If money is withdrawn from a 529 plan for anything other than qualified higher education expenses, you will have to pay regular income taxes and a 10% penalty on all of the earnings. You already paid taxes on the original investment, so you won’t have to do that again.

Your Child May Get Scholarships

The most common question asked regarding 529 plans is, “What happens if my child gets a scholarship?” It’s a valid question since each year an estimated $4.6 billion is awarded in scholarships and grants by the US Department of Education and educational institutions and about $3.3 billion is awarded by private sources. In 2013, two-thirds of full-time college students used scholarships and grants to pay for their education.

If your child gets a scholarship and doesn’t need the money in their 529 plan, it can be withdrawn penalty-free. You will have to pay regular income tax on all of the earnings though. Even though the government does not charge a penalty, having the money needlessly tied up for years presents an opportunity cost in and of itself.

College Attendance Is Not Guaranteed

No matter how much you want your children to attend college, it’s not guaranteed. They may not attend college. Your child may end up the next YouTube sensation, major recording artist or join the military. Or something could happen that makes them unable to pursue higher education. What happens then?

In those cases, you can remove the funds from the account, but you will have to pay taxes and a 10% penalty on all of the growth, as mentioned above. You can also change the beneficiary on the account to another family member if that person is planning on attending college.

Limited Investment Options

Quite possibly the biggest drawback of 529 plans is their lack of investment options. Many plans only offer a handful of investment options, which may or may not be competitive. Do the tax savings that come with a 529 plan offset a subpar investment? Not necessarily.
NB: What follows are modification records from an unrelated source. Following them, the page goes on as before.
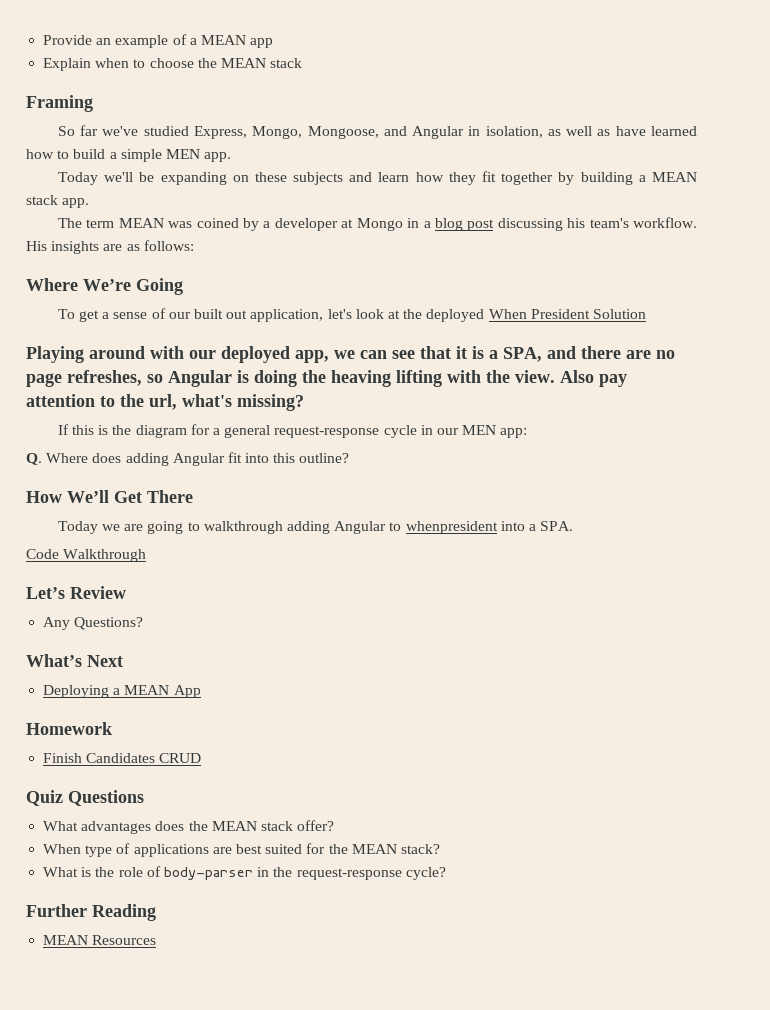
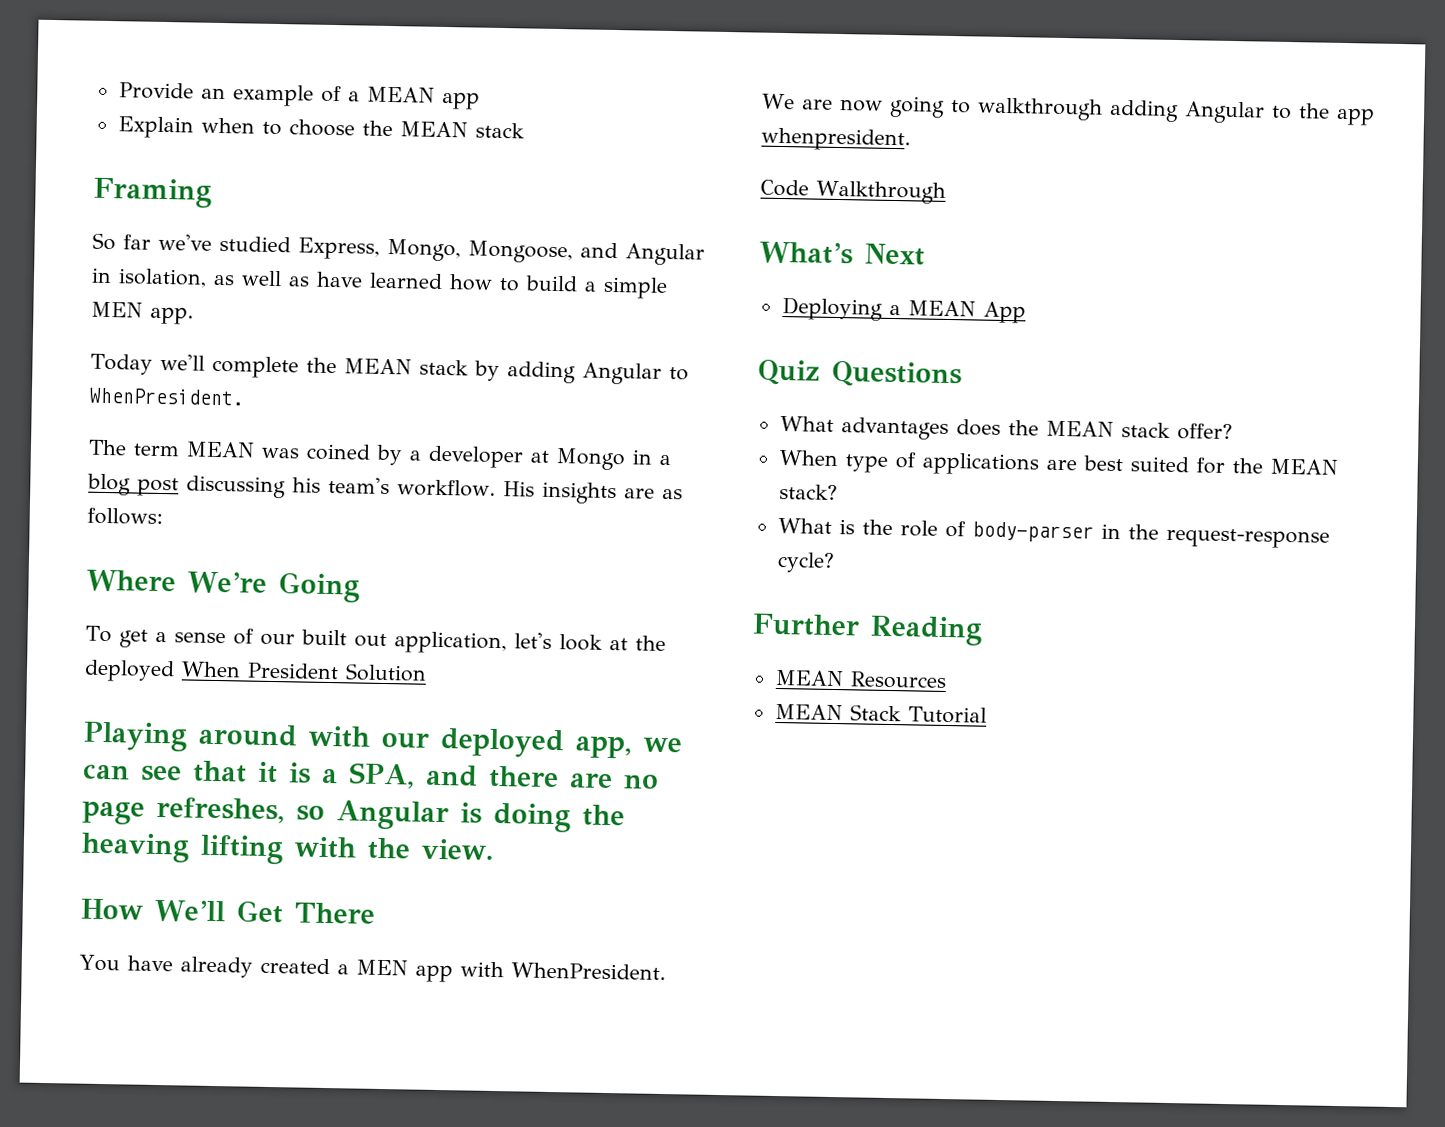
[139,171,697,185] [26,195,90,208] be expanding on these subjects and learn how they fit together by building a MEAN stack app. -> [211,355,689,385] [89,387,245,406] complete the MEAN stack by adding Angular to WhenPresident.
[560,370,627,387] [26,394,304,411] [57,424,528,438] [26,452,350,466] [26,490,193,503] [57,521,144,534] Also pay attention to the url, what's missing? // If this is the diagram for a general request-response cycle in our MEN app: // Q. Where does adding Angular fit into this outline? // How We’ll Get There // Today we are -> [80,898,375,924] [79,954,666,983] [762,93,883,112] // How We’ll Get There // You have already created a MEN app with WhenPresident. We are now
[405,521,574,534] [26,549,147,562] [26,586,126,599] [43,617,144,630] whenpresident into a SPA. // Code Walkthrough // Let’s Review // Any Questions? -> [1298,103,1375,126] [761,127,911,152] [760,179,946,204] the app whenpresident. // Code Walkthrough
[26,722,112,735] [43,753,202,763] // Homework // Finish Candidates CRUD -> (1026, 312) none
(157, 940) none -> [774,703,987,724] // MEAN Stack Tutorial

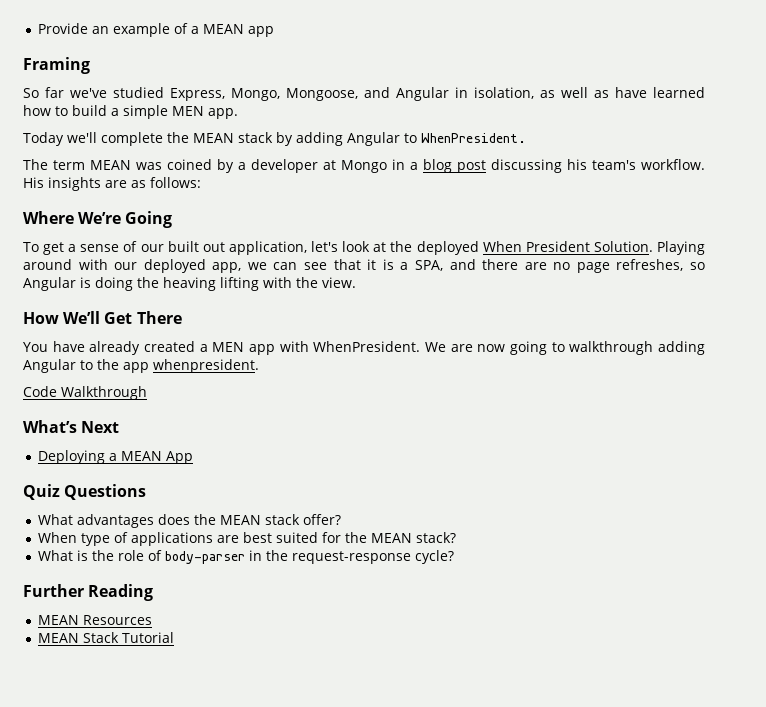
[117,116,525,139] // Explain when to choose the MEAN stack -> (274, 31) none
[345,663,427,682] Solution // -> [593,241,653,252] Solution.

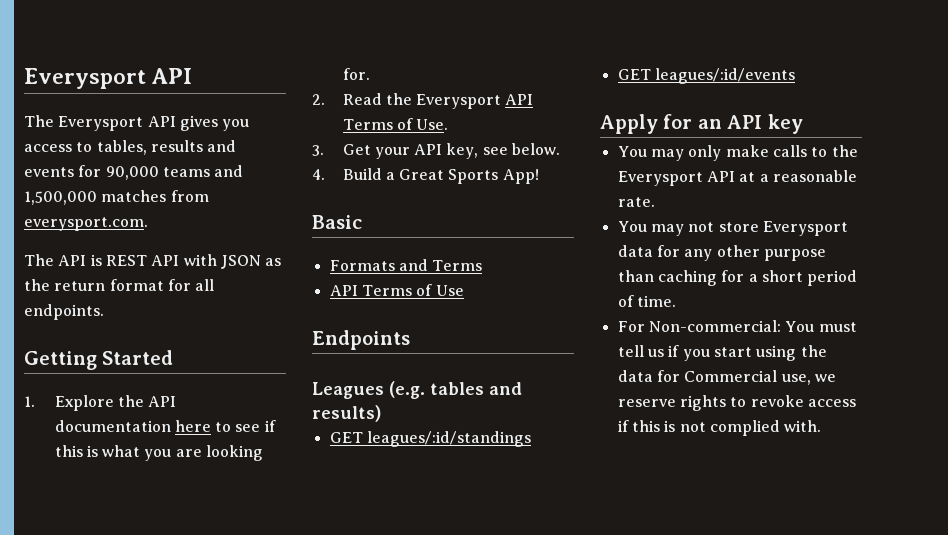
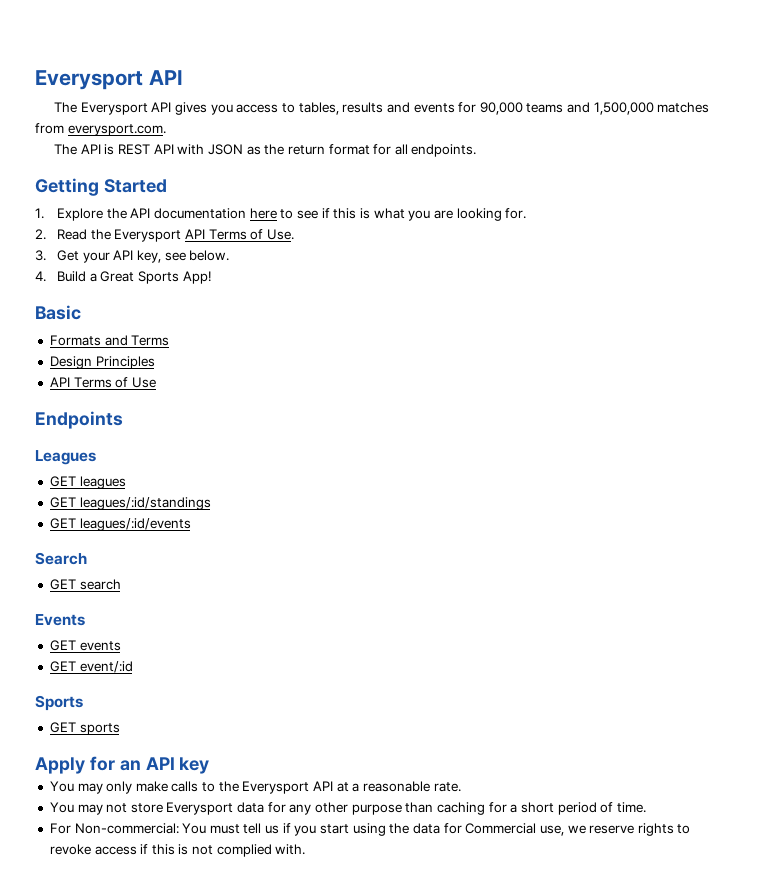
(483, 265) none -> [49,356,155,369] // Design Principles
[389,381,522,399] [312,405,381,422] (e.g. tables and results) -> [49,476,126,489] // GET leagues
(795, 76) none -> [35,552,87,565] [49,579,121,590] [35,614,85,626] [49,640,121,651] [49,661,133,673] [35,695,83,711] [49,722,120,735] // Search // GET search // Events // GET events // GET event/:id // Sports // GET sports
In many cases, investing outside of a 529 plan can bring greater returns or be more prepared to handle market volatility.

Seek Professional Advice

Saving for your child’s college education is important. But it’s also important to do a thorough analysis of all your options and not just follow the crowd into a 529 plan. There are a lot of good things about 529 plans, but they have their downsides as well. They greatly restrict family resources and limit investment options and returns.

Higher education is a valuable investment, so you should work with an experienced financial professional. Someone well versed in college savings plans and investments can help you review your options a decide which is the best for your family’s specific situation.